Abhik Roychoudhury is a Professor of Computer Science at National University of Singapore. His research focuses on software testing and analysis, software security and trust-worthy software construction. His research group has built scalable techniques for testing, debugging and repair of programs using systematic semantic analysis. He has been an ACM Distinguished Speaker (2013-19). He is currently leading a large five-year long targeted research effort funded by National Research Foundation in the domain of trust-worthy software. He is the Lead Principal Investigator of the Singapore Cyber-security Consortium, which is a consortium of over 35 companies in the cyber-security space engaging with academia for research and collaboration. He has served as Program Chair of ACM International Symposium on Software Testing and Analysis (ISSTA) 2016 and Editorial Board member of IEEETransactions on Software Engineering (TSE) from 2014 to 2018. Abhik received his Ph.D. in Computer Science from the State University of New York at Stony Brook in 2000.
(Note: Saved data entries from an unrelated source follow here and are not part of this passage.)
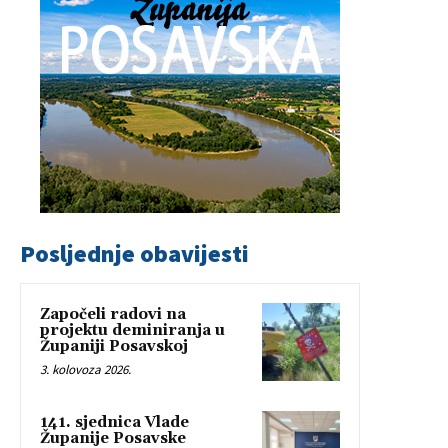
Posljednje obavijesti
Započeli radovi na
projektu deminiranja u
Županiji Posavskoj
3. kolovoza 2026.
141. sjednica Vlade
Županije Posavske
The Unbearable Fragility of Software Documentation


Professor Martin Robillard
McGill University, Canada


Software documentation is possibly one of the most fragile of human constructions: Changing a single line in the documented software can invalidate its documentation. Yet we do need software documentation, sometimes crucially. In this talk I will discuss what makes software documentation so fragile, and how we could get rid of this fragility by rethinking the role that documentation plays in the life-cycle of a software system.

Speaker’s Bio

Martin Robillard is a Professor of Computer Science at McGill University. His current research focuses on problems related to software evolution, architecture and design, and software reuse. He served as the Program Co-Chair for the 20th ACM SIGSOFT International Symposium on the Foundations of Software Engineering (FSE 2012) and the 39th ACM/IEEE International Conference on Software Engineering (ICSE 2017). He received his Ph.D. and M.Sc. in Computer Science from the University of British Columbia and a B.Eng. from École Polytechnique de Montréal

The Threat in your Pocket: Trends, Challenges, and Solutions in Mobile Application Security


Professor Sam Malek
University of California, USA


Mobile devices are ubiquitous, with billions of smartphones and tablets used worldwide. Fueling the popularity of such devices is the abundance of apps available on a variety of markets (e.g., Google Play). This abundance of apps arises, in large part, due to the platform’s low barrier to entry for amateur and professional developers alike, where a re-usable infrastructure enables relatively quick production of apps. However, this low barrier to entry is associated with an increased risk of apps with defects, particularly in the form of security vulnerabilities. Consequently, developers and designers of such apps are in need of appropriate approaches, tools, and frameworks that aid them in producing secure apps. In this talk, I will first provide an overview of the security vulnerabilities in Android and the attacks that exploit them. I will then describe a few promising approaches that aim to resolve these security threats. Finally, I will conclude the talk with the lessons learned and the avenues for future research.